• What to produce: Exactly as written, transcribe the lines that run from the one containing "right shoulder: (303, 119)" to the end of the records below.

──────── Exercise materials

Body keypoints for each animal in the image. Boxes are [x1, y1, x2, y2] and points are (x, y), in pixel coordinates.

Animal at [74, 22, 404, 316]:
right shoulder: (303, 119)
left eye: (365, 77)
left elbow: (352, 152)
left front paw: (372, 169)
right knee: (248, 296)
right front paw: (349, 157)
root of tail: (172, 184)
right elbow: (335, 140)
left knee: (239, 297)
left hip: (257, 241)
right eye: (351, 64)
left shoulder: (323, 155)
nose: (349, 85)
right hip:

────────────────

• Exercise solution:
right shoulder: (303, 119)
left eye: (365, 77)
left elbow: (352, 152)
left front paw: (372, 169)
right knee: (248, 296)
right front paw: (349, 157)
root of tail: (172, 184)
right elbow: (335, 140)
left knee: (239, 297)
left hip: (257, 241)
right eye: (351, 64)
left shoulder: (323, 155)
nose: (349, 85)
right hip:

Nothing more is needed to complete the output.